Four recent obesity-related studies have come out in the past few days that are worth taking a slightly closer look at. One reported that overweight people who have successfully taken and kept off weight tend to stick to structured exercise programs. Another found that male rats made obese and diabetic via high-fat diets tended to have diabetic female offspring, while male rats given normal diets did not–and since there was no general difference between the genes in the two groups, and because the mother rats in both groups were non-obese and non-diabetic and so couldn’t have passed along anything different in utero, the explanation lies somewhere in environmental differences relating to the dad rats’ different diets. (Yes, rodent studies usually don’t translate well to humans, and this might well fail to translate, too, but for what it’s worth it was an unusually simple and clean study, no genetic engineering or exotic behavioral manipulation or psychological interpretation involved.)
A third study found that people who live in areas where the Mediterranean diet (lots of “good” fat, lean protein, grains, vegetables and fruit, little saturated fat) is prevalent tend to keep weight off as they get older better than people in other areas–but (hallelujah!) the researchers and even (at least in this particular Reuters article) the reporter prominently note that it may well be behavioral and other environmental issues common to people who live on this diet that does the trick rather than the diet itself. The last study predicts US obesity rates have not peaked at about a third as other experts have claimed, and will continue to rise to hit 42 percent–and add that part of the problem is that hanging around with obese people tends to make it more likely that a person will herself become obese, so that the higher the obesity rate goes the more it increases the chance that it will rise further (up to a certain point).
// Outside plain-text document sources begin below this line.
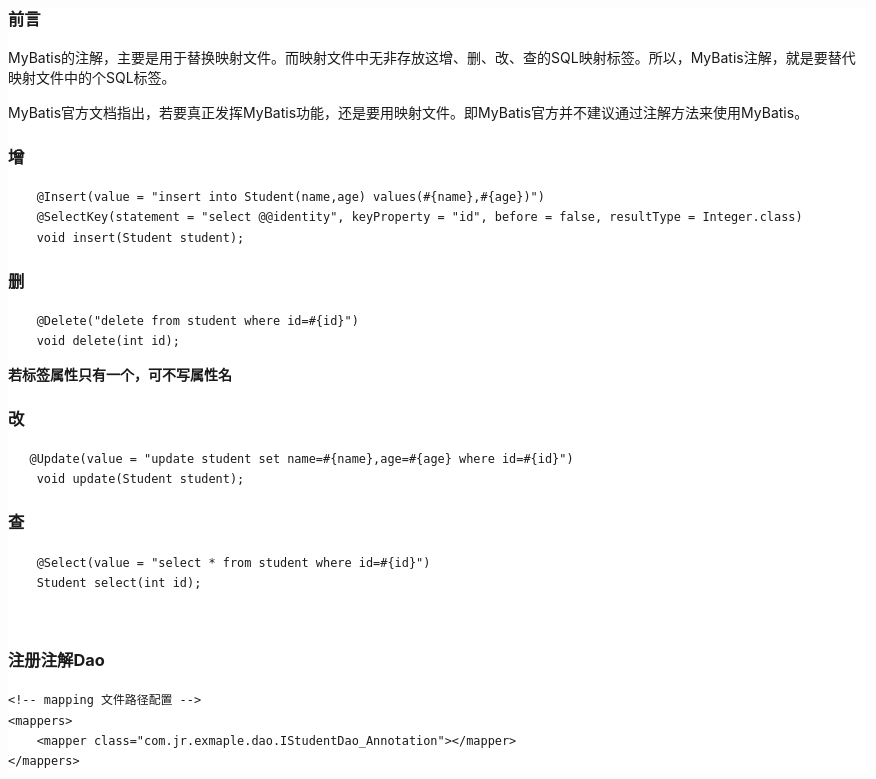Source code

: ### 前言

​	MyBatis的注解，主要是用于替换映射文件。而映射文件中无非存放这增、删、改、查的SQL映射标签。所以，MyBatis注解，就是要替代映射文件中的个SQL标签。

​	MyBatis官方文档指出，若要真正发挥MyBatis功能，还是要用映射文件。即MyBatis官方并不建议通过注解方法来使用MyBatis。



### 增

```
    @Insert(value = "insert into Student(name,age) values(#{name},#{age})")
    @SelectKey(statement = "select @@identity", keyProperty = "id", before = false, resultType = Integer.class)
    void insert(Student student);
```



### 删

```
    @Delete("delete from student where id=#{id}")
    void delete(int id);
```

**若标签属性只有一个，可不写属性名**



### 改

```
   @Update(value = "update student set name=#{name},age=#{age} where id=#{id}")
    void update(Student student);
```



### 查

```
    @Select(value = "select * from student where id=#{id}")
    Student select(int id);
```

​                                                                                                                                                                                                                                                                                                                                        

### 注册注解Dao

```
<!-- mapping 文件路径配置 -->
<mappers>
    <mapper class="com.jr.exmaple.dao.IStudentDao_Annotation"></mapper>
</mappers>
```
I find all of these studies interesting in their own right, but the main reason I mention them is that all four highlight behavioral and environmental issues as being key to obesity rather than–or at least in addition to–the choice-of-food-types and the genetic issues that are often emphasized in studies. I hope I’m seeing a trend here. We can’t get rolling on solving the obesity problem until we stop fixating on poorly understood physiological processes and on molecular biological factors that we can’t do anything about, and start focusing on behavioral and environmental changes that we can start working on today. That’s what got us into this fix, and that’s what will get us out.